As for the rationale for Beta3, I just cribbed from the example for
glmLRT
, where the different beta values are used to ensure that there are differentially expressed genes. I didn't put much thought into that, as my point was to show that the OP's contention that any contrast that sums to zero is identical. So far as I know, a real contrast sums to zero, and all the positive and negative coefficients sum to 1 or -1.Thanks. Concerning your last sentence, I think you mean "all positive (resp.negative) coefficients sum to 1 (resp. -1)".

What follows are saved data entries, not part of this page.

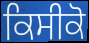
ਕਿਸੀਕੋ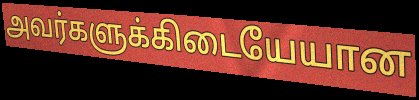
அவர்களுக்கிடையேயானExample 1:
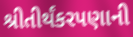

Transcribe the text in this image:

શ્રીતીર્થંકરપણાની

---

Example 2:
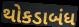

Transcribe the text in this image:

થોકડાબંધ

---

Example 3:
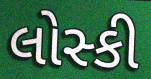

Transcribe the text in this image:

લોસ્કી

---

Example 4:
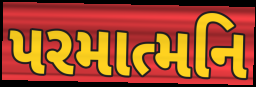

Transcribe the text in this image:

પરમાત્મનિ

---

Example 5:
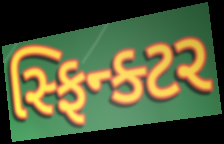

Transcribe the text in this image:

સ્ફિન્ક્ટરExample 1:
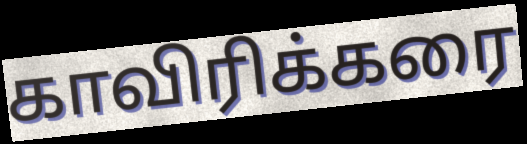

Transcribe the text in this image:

காவிரிக்கரை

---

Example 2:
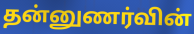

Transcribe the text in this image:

தன்னுணர்வின்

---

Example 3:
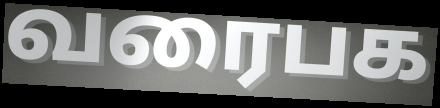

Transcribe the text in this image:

வரைபக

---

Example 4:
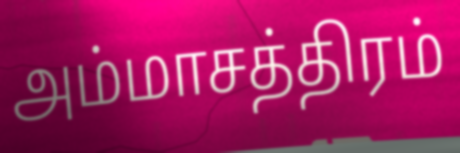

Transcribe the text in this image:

அம்மாசத்திரம்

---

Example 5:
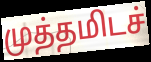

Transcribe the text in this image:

முத்தமிடச்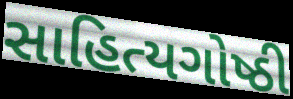
સાહિત્યગોષ્ઠી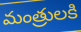
మంత్రులకిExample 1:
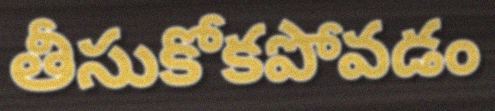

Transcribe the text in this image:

తీసుకోకపోవడం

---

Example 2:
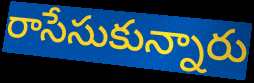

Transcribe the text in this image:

రాసేసుకున్నారు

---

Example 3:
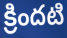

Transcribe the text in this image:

క్రిందటి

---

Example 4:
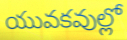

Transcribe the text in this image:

యువకవుల్లో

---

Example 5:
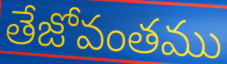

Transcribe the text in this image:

తేజోవంతముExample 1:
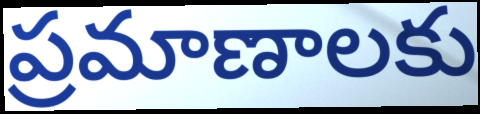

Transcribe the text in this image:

ప్రమాణాలకు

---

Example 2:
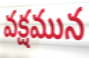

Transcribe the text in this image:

వక్షమున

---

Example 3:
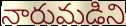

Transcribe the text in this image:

నారుమడిని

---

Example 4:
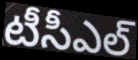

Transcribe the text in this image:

టీసీఎల్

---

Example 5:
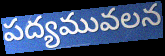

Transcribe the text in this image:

పద్యమువలన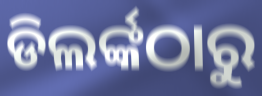
ଡିଲର୍ଙ୍କଠାରୁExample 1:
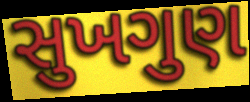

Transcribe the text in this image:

સુખગુણ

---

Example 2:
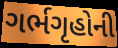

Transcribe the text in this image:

ગર્ભગૃહોની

Interestingly, the gene that is below the FDR threshold is not the one that is differential by construction aka gene1. I am wondering if there is not too much low values in the group3 due to the value 1. I will try to increase Beta3 and to set a seed for reproducibility.
Any idea why the p-value are not exactly the same while the counts are the same by definition? If there are so fluctuations due to some stochasticity in the calculation, is there a practical difference between 0.001173633 and 0.0009126225 for the top gene (or *100 if one looks at FDR)?
The p-values change for different contrasts because the logFC changes changes. This is deliberate. A logFC of 3.8 is obviously greater than log2(1.2) with more confidence than a logFC of 1.9 and hence gets a smaller p-value. There is no "stochasticity".